# [What you need to do]
Each line of the data holding "Table" should be found and copied.
#####
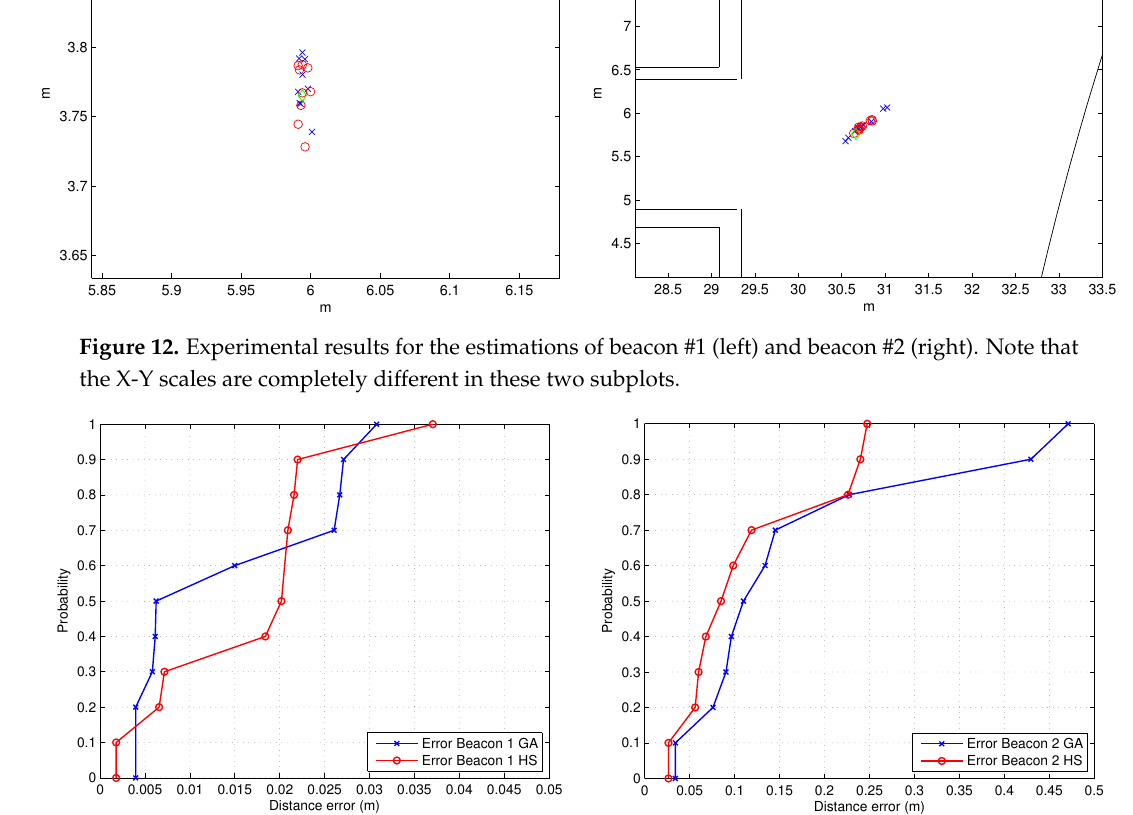
Figure 13. CDFs of the error related to the estimation of the positions for beacon #1 (left) and beacon #2 (right).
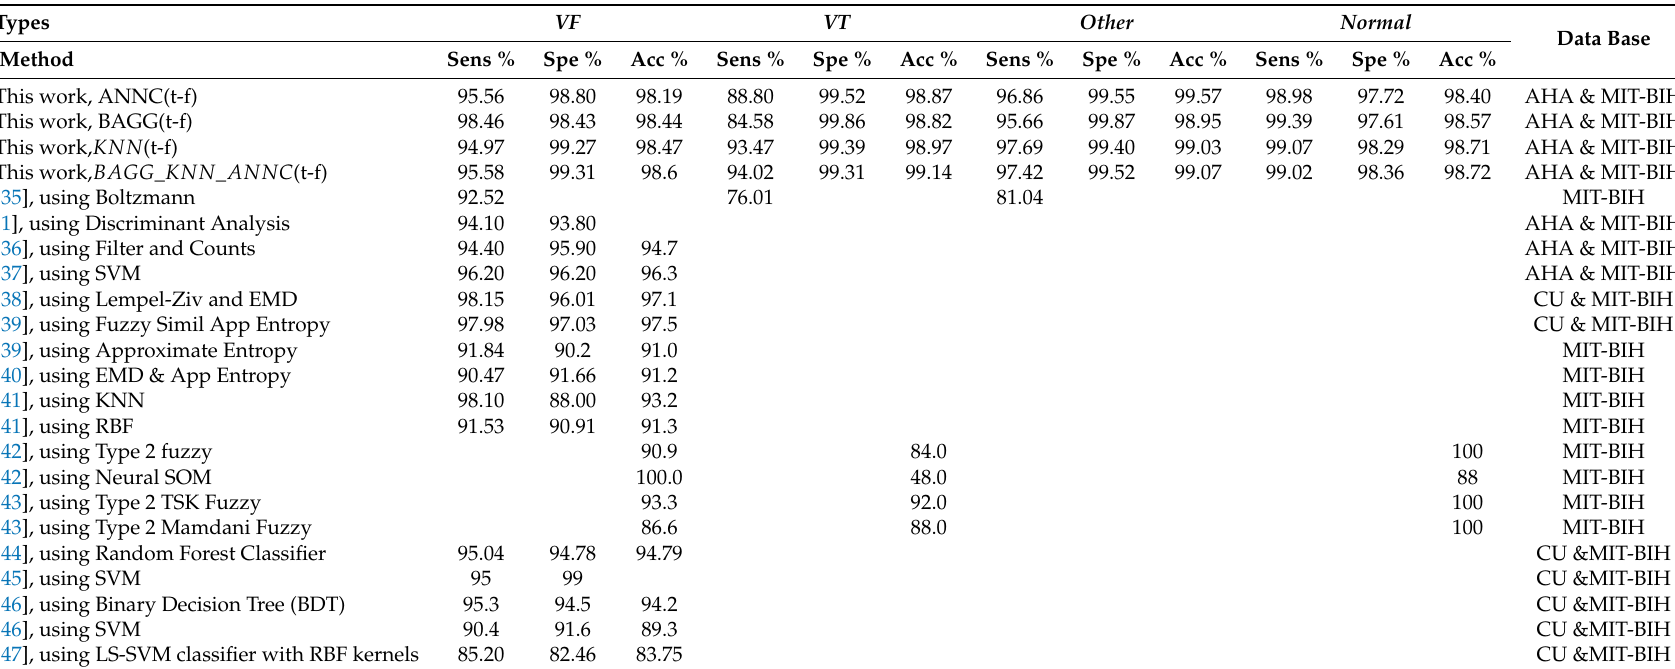
Table 18. Performance evaluation of VF detection algorithms for comparison with the four analyzed classifiers in this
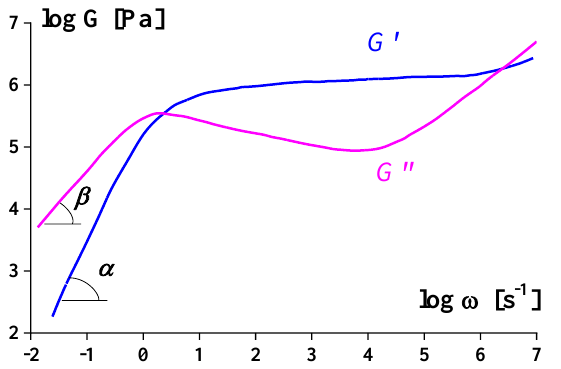
Figure 4. Typical frequency dependences of the components of the complex dynamic modulus for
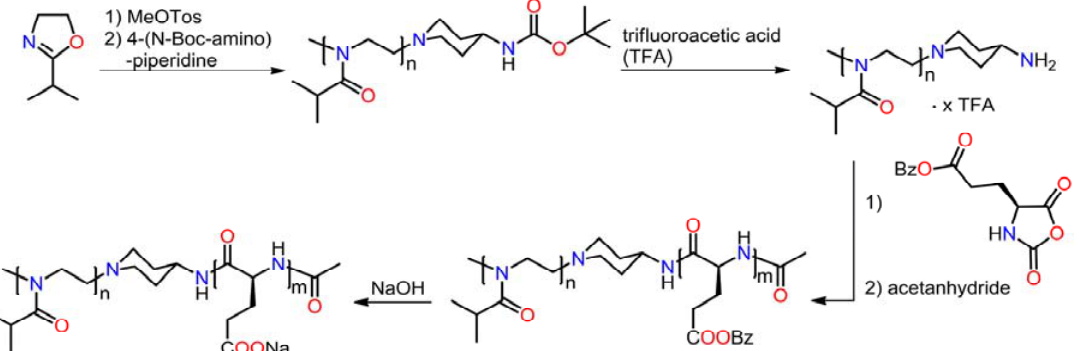
of the diblock copolymer p i PrOx- block -poly( L -glutamate) involving amine-functionalized p i PrOx macroinitiators and N -carboxyanhydride protected L -glutamic acid (for details, see reference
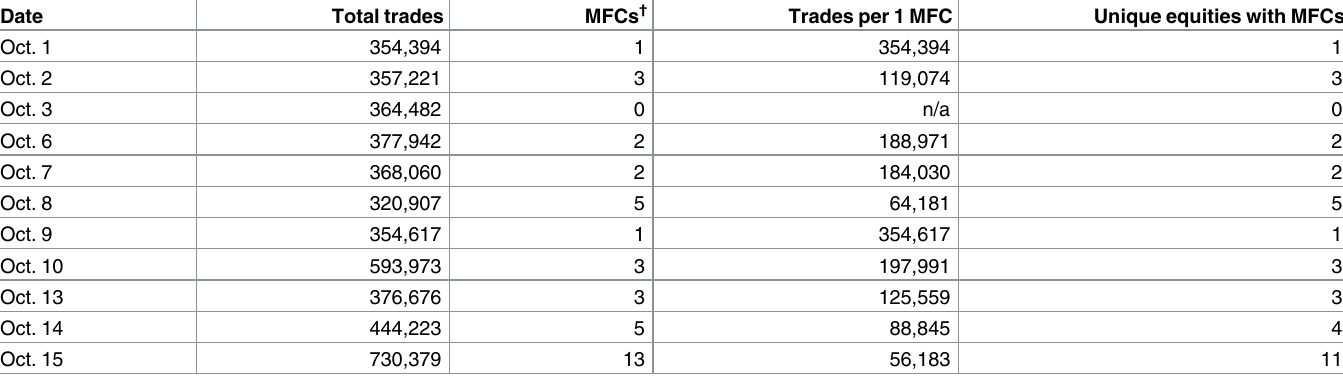
Fig 2. Number of unique equities that experienced mini flash crashesduring Control Period 1 (9:30–9:33 windows). The number of uniqueequities that experienced mini flash crashes duringthe test windowis 2.2 times greater than the greatest numberof uniqueequitiesthat experienced mini flash crashes duringany other 9:30–9:33window. https://doi.org/10.1371/journal.pone.0186688.g002 Table 1. Total trades executed and mini flash crashesduring Control Period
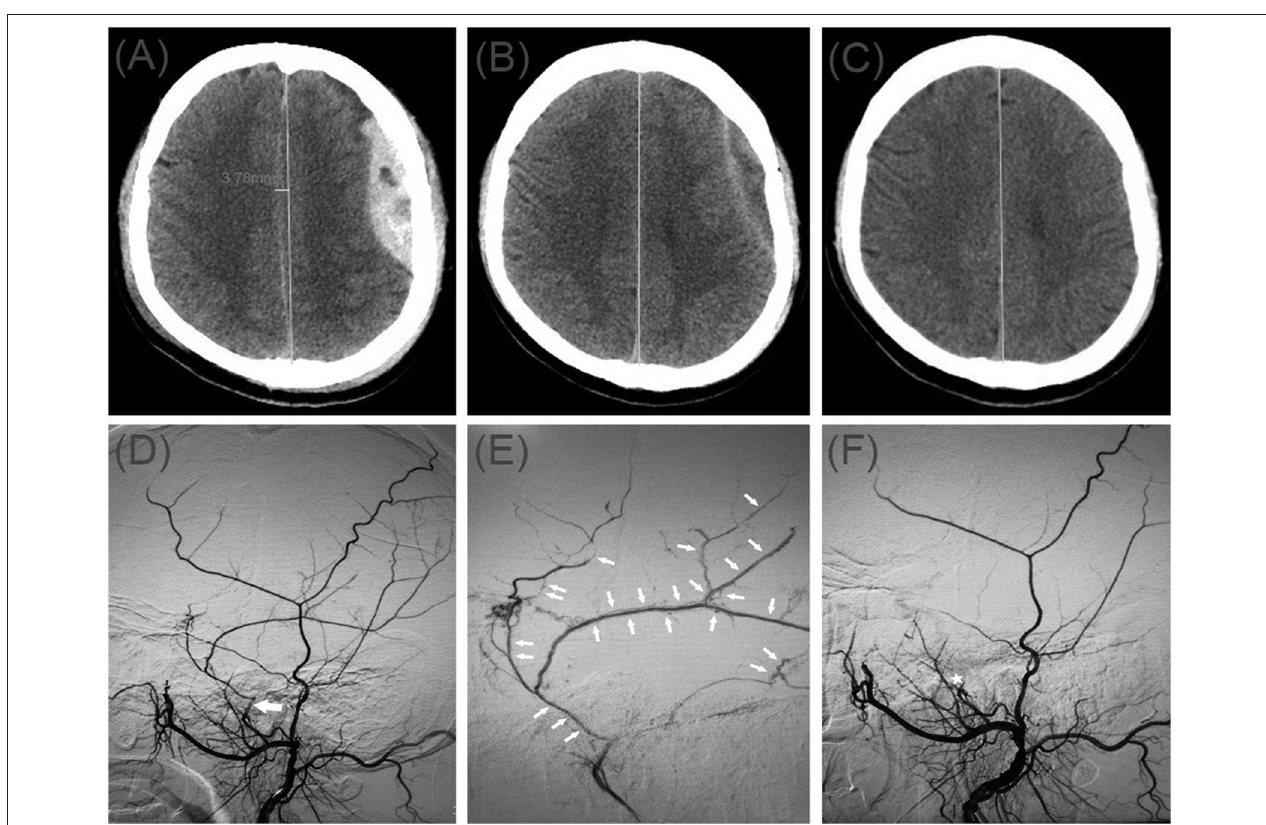
FIGURE 2 | (A) Brain computed tomographic hematoma images for patient 2 before treatment (midline shift: 3.78mm). (B) Brain CT was repeated on postoperative day 10. (C) Follow-up brain CT was performed at 67 days. (D) Pre-operative DSA presented abnormal MMA (Large arrow). (E) Intra-operative DSA showed contrast agent extravasation or arteriovenous fistula (Small arrow). (F) Postoperative DSA found that the MMA disappeared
#####
# [Answer to this problem]
Table 18. Performance evaluation of VF detection algorithms for comparison with the four analyzed classifiers in this
Fig 2. Number of unique equities that experienced mini flash crashesduring Control Period 1 (9:30–9:33 windows). The number of uniqueequities that experienced mini flash crashes duringthe test windowis 2.2 times greater than the greatest numberof uniqueequitiesthat experienced mini flash crashes duringany other 9:30–9:33window. https://doi.org/10.1371/journal.pone.0186688.g002 Table 1. Total trades executed and mini flash crashesduring Control Period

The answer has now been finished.